Displaying items by tag: Nusra
Timsah Gözyaşları
IŞİD, Nusra ve benzeri ruh hastası grupları kurdular kurdurdular. Dünyanın dört bir yanından on binlerce ruh hastası katili Türkiye üzerinden Suriye'ye taşıdılar. Başından beri yalan söylediler. Utanmadan 'Irak'ta IŞİD'ten kaçanlar Esad zulmünden kaçtı kaçıyor' diyecekler. 'Ezidi kızları da Esad kaçırdı ve köle pazarında satmıştır'. 'Libya'da birbirini boğazlayan ve tümü Sünni grupların arkasında da Esad vardır'!
Bodrum sahillerinde minik cesedi bulunan Suriyeli çocuk Aylan'nın fotoğrafını tüm dünya gördü.

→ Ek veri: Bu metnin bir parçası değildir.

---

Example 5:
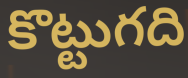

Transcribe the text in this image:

కొట్టుగది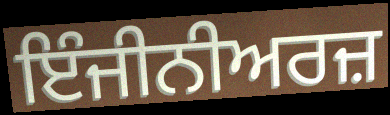
ਇੰਜੀਨੀਅਰਜ਼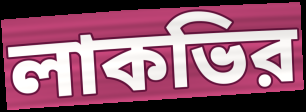
লাকভির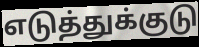
எடுத்துக்குடுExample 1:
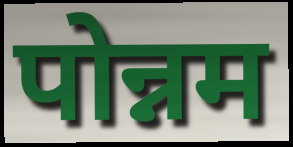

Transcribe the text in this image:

पोन्नम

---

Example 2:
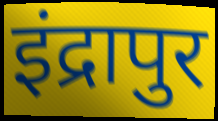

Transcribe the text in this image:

इंद्रापुर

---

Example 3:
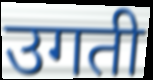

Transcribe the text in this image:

उगती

Manşetler, duygusal söylemler, iki yüzlülük ve vicdan pazarlayıcıları.
Hiç kimse 'Bu çocuğun Bodrum sahillerinde ne işi vardı' diye sorgulamadı. Babası, annesi ve bir yaş büyük kardeşi ile. Binlerce benzer aileler gibi.

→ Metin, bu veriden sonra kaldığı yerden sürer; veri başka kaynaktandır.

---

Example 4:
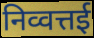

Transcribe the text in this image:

निव्वत्तई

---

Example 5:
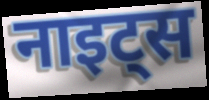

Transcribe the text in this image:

नाइट्सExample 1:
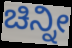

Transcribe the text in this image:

ಚಿನ್ನೀ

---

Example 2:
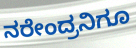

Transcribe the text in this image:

ನರೇಂದ್ರನಿಗೂ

Her gece plastik botlar, kayıklar ve her tarafı dökülmüş teknelerle Bodrum ve Ege kasabalarından Yunan adalarına doğru ölüm yolculuğuna çıkıyorlar.
Ne sahil koruma ne de polis hiç bir önlem almıyor. Bile bile ve göre göre ölüme gönderiliyorlar.

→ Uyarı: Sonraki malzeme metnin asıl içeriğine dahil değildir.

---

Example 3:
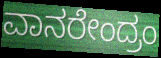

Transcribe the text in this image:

ವಾನರೇಂದ್ರಂ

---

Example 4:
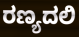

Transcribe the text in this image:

ರಣ್ಯದಲಿ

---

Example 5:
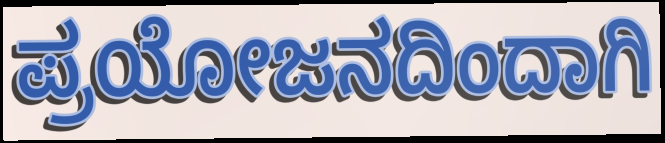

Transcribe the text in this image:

ಪ್ರಯೋಜನದಿಂದಾಗಿ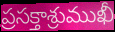
ప్రసక్తాశ్రుముఖీ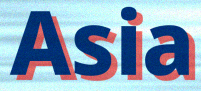
Asia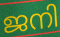
ജനി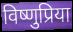
विष्णुप्रिया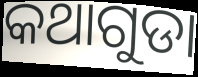
କଥାଗୁଡା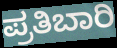
ಪ್ರತಿಬಾರಿ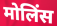
मोलिंस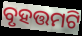
ବୃହତ୍ତମଟି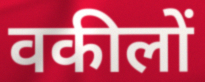
वकीलोंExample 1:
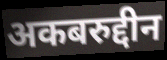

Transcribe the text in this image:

Bodrum ve Yunan Kos Adası'nda kendim gördüm. Bu insanları Suriye'den getirenler Bodrum sahillerinden Yunan adalarına ölüme gönderenlerdir.
Ege Denizi Aylan'ın minik bedenini yutmayıp Bodrum sahiline bırakması bu vicdansızlara bir mesajdır. Son dört yılda buna benzer bir çok mesaj verildi ama anlayan yok.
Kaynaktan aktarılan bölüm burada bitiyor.